Kepemimpinan dalam Islam bertujuan untuk menegakkan agama dengan melaksanakan syariat Islam dan memenuhi kemaslahatan umat. Penting bagi umat Islam untuk memilih pemimpin sesuai syarat yang disyariatkan, yakni pada dirinya terdapat ketakwaan dan kapasitas menjalankan seluruh perintah syarak. Standardisasi yang sama juga untuk memilih pejabat negara.

Imam Al-Mawardi dalam bukunya, Al-Ahkam al-Sulthaniyyah, menjelaskan syarat seorang pemimpin, yaitu memiliki ilmu pengetahuan, bukan saja piawai dalam mengatur urusan Negara, tetapi juga berpengetahuan luas tentang agama. Itulah yang diajarkan Islam.

Firman Allah Swt., “ Sesungguhnya Allah menyuruh kamu menyampaikan amanat kepada yang berhak menerimanya, dan (menyuruh kamu) apabila menetapkan hukum di antara manusia supaya kamu menetapkan dengan adil. Sesungguhnya Allah memberi pengajaran yang sebaik-baiknya kepadamu. Sesungguhnya Allah Maha Mendengar lagi Maha Melihat.”

Pemimpin dan pejabat yang bertakwa ialah yang dekat dengan Allah Taala. Dirinya terhindar dari perbuatan dosa, memiliki sifat warak, tidak terobsesi mengejar kepentingan dunia, dan dapat dipercaya dalam memegang amanah.

Amanah kepemimpinan dalam mengurusi urusan umat merupakan perkara berat. Rasulullah saw. telah mengingatkan kita atas larangan untuk meminta-minta jabatan. Sebagaimana riwayat dari Abu Musa al-Asy’ari ra., ia berkata bersama dua orang saudara sepupu, saya mendatangi Rasul saw. kemudian salah satu di antara keduanya berkata, “Wahai Rasulullah, berilah kami jabatan pada sebagian dari yang telah Allah kuasakan terhadapmu.” Dan yang lain juga berkata begitu.
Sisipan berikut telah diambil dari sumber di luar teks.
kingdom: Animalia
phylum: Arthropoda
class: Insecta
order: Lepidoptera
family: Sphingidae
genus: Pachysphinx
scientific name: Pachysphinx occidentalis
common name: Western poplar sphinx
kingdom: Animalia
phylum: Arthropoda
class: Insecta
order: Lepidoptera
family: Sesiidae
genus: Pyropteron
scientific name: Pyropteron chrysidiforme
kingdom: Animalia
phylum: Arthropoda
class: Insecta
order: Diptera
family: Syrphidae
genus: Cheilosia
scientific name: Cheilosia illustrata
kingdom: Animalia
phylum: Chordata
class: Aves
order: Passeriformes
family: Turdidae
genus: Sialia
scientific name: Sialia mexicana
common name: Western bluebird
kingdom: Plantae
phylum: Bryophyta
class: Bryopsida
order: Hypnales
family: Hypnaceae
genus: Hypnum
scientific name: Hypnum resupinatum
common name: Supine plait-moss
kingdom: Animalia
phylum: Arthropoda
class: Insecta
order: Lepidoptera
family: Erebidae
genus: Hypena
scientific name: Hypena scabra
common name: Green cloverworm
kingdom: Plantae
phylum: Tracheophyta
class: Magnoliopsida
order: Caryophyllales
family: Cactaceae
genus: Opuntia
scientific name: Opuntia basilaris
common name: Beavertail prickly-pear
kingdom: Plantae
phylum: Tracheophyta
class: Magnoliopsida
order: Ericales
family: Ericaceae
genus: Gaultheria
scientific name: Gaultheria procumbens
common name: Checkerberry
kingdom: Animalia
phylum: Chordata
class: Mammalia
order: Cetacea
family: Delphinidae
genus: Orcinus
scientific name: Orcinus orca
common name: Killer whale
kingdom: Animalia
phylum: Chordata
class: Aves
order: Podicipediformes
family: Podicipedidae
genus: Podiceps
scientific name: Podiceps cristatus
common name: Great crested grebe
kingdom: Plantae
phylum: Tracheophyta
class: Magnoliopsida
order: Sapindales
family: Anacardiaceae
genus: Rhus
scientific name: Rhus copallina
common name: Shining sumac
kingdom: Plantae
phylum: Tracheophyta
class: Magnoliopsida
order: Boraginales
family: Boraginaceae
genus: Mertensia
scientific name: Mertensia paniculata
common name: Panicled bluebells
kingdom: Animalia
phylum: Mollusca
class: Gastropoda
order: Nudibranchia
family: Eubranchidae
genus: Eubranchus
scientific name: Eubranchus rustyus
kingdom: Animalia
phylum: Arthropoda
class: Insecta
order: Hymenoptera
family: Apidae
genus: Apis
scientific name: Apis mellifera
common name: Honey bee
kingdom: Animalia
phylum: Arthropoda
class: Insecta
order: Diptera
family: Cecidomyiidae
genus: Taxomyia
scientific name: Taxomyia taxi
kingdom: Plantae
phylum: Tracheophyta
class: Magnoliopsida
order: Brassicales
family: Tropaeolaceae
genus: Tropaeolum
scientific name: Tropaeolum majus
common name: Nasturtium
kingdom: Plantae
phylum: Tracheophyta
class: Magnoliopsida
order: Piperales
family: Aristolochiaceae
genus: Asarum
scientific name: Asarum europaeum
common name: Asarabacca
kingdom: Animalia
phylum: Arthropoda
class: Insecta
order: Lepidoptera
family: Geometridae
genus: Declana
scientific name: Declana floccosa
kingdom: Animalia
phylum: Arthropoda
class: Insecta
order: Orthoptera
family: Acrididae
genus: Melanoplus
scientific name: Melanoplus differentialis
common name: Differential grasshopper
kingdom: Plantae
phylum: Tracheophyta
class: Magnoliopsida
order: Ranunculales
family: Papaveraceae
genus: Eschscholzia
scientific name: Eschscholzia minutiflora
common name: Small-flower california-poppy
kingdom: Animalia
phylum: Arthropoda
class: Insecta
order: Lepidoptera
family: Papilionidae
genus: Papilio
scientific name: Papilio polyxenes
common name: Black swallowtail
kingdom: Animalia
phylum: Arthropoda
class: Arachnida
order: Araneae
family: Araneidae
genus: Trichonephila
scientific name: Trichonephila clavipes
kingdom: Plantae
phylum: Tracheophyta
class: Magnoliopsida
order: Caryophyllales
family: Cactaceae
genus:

Lalu beliau saw. bersabda, “Demi Allah, aku tidak akan mengangkat pejabat karena memintanya, atau berambisi dengan jabatan itu.”

Rasulullah saw. juga telah mengingatkan kita, “Siapa yang diamanati Allah untuk memimpin rakyat, lalu ia tidak memimpinnya dengan tuntunan yang baik, maka ia tidak akan dapat merasakan bau surga.” (HR Bukhari dan Muslim).

Lantas, di mana Allah akan menempatkan mereka? Tentu selain surga adalah neraka, seburuk-buruk tempat kembali bagi penguasa dan pejabat yang tidak mengurus dengan baik urusan rakyatnya. Tidakkah hal ini menjadi ancaman yang berarti dari Allah bagi para pejabat jahat yang terobsesi dengan kekuasaan? Wallahualam bissawab.